Researchers at MIT and Lucent Technologies' Bell Labs report in the June 22 issue of Nature that they have created an electronic circuit that mimics the biological circuitry of the cerebral cortex, the brain's center of intelligence.
This latest advance in "neuromorphic" engineering -- creating devices that behave like neural systems -- was achieved by a team that included MIT researchers Richard Hahnloser, a postdoctoral fellow in the Department of Brain and Cognitive Sciences; Rahul Sarpeshkar, assistant professor of electrical engineering and computer science; and H. Sebastian Seung, assistant professor of computational neuroscience.
"Like electronic circuits, the neural circuits of the cortex contain many feedback loops," Professor Seung said. "But neuroscientists have found that cortical feedback seems to operate in a way that is unfamiliar to today's electronic designers. We set out to mimic this novel mode of operation in an unconventional electronic circuit."
The circuit was designed in collaboration with Rodney Douglas and the late Misha Mahowald from the Institute of Neuroinformatics in Switzerland. Much of the research was carried out at Lucent Technologies' Bell Laboratories in Murray Hill, NJ, where Professors Sarpeshkar and Seung are consultants.
In the future, general principles illustrated by this circuit could lead to hardware that efficiently accomplishes complex perceptual tasks such as recognizing objects by sight.
COMPETITION AND COOPERATION AMONG NEURONS
The circuit is composed of artificial neurons that communicate with each other via artificial synapses. All of these elements are made from transistors fabricated on a silicon integrated circuit.
Like neurons in the cortex, nearby artificial neurons affect each other. There also is an inhibitory neuron that receives input from the 16 excitatory neurons and returns inhibition to them. This inhibitory feedback keeps in check excitatory feedback that can lead to explosive instability.
In the brain, synaptic feedback connections are thought to mediate neurons' cooperative and competitive interactions. Such interactions are expressed most strongly in the circuit when multiple stimuli are presented at the same time.

* **Supplied entries**:
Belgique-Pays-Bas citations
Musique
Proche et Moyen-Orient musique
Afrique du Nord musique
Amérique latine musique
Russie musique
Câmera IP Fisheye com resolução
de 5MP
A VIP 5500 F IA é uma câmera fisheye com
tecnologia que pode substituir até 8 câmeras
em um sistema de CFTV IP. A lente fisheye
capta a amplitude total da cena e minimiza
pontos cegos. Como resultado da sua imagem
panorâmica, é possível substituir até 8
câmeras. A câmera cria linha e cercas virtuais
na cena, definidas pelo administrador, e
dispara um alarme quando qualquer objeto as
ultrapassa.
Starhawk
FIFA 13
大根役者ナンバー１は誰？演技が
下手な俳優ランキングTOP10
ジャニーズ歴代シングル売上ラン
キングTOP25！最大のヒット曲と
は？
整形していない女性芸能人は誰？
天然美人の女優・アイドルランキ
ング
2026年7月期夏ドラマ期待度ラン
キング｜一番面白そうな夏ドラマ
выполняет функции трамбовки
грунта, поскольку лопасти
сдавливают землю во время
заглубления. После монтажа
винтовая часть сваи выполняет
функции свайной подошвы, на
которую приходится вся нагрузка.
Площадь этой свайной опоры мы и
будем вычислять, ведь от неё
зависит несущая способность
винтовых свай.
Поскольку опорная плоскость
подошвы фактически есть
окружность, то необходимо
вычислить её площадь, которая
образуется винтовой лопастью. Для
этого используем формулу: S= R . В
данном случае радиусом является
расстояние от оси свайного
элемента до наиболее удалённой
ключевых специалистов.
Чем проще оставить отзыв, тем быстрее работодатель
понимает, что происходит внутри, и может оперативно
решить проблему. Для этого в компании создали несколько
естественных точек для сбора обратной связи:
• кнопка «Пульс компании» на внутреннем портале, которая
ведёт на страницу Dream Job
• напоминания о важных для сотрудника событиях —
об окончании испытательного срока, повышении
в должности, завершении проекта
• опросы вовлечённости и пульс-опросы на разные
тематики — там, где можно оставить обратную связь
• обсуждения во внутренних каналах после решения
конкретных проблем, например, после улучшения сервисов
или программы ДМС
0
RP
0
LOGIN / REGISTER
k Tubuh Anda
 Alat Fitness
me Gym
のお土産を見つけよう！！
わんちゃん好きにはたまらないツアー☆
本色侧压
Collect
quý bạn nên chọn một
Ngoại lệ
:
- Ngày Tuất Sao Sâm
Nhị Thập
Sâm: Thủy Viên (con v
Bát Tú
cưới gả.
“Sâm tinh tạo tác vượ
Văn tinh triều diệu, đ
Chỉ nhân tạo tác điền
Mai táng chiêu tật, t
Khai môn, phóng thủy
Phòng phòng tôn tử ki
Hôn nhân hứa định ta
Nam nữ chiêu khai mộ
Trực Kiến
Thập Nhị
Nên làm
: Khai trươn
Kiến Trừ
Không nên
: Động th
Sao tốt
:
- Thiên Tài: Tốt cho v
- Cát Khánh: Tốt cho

* **Work order**:
Pick up the article on the MIT and Bell Labs circuit that mimics the cerebral cortex right after its last sentence, and keep writing it.

* **Final answer**:
When simultaneous electrical currents are applied to two artificial neurons, the circuit responds to only one stimulus and suppresses its response to the other, much like a frog choosing which of two flies to strike at.
Like the brain, there is no single element in the circuit that decides which stimulus to suppress. The decision is the outcome of an emergent, collective property of all the neurons.
DIGITAL AND ANALOG
A typical neuron in the brain might be connected to 10,000 other neurons. Because there are billions of neurons, this makes the brain a vast and intricate network. "Biologists like to focus on simple linear pathways through this network, ignoring the tangled web of feedback loops, which seem too complex to even contemplate," Professor Seung said. "But it seems unlikely that we could ever understand intelligence or consciousness without understanding the role of feedback in the neural networks of the brain."
Because electrical engineers rely heavily on feedback in their designs, researchers have been tempted to draw analogies between electronic and neural circuits. But recent neurophysiological experiments suggest that the brain does not use feedback in the same way as conventional electronics, which is distinctly either analog or digital.
Perception, the authors write, combines digital and analog aspects. When we see an object such as an approaching car, we also receive a continuous stream of information about its color, its changing size in relation to its distance from us, its spatial relations to other objects and so on. Nevertheless, the digital component is still there because regardless of how the object appears, our brains make an either-or decision: is it a car or not?
Professor Sarpeshkar recently suggested that the hybrid analog-digital nature of the brain may be very important for its computational efficiency. "The electronic world is evolving more and more towards mixed analog-digital computation as the brain has already done," he said. "However, the brain's mixed-signal circuits combine analog and digital functions in a much more intimate way than is done in the electronic world."
"Philosophers and psychologists have long been struck by the duality between analog and digital in perception," Professor Seung said. "They have further speculated about whether the computational operations underlying perception in the brain are analog or digital.
"Our research suggests that the two sides of this duality are not mutually exclusive: the brain's neural circuitry is actually a hybrid in which analog and digital coexist."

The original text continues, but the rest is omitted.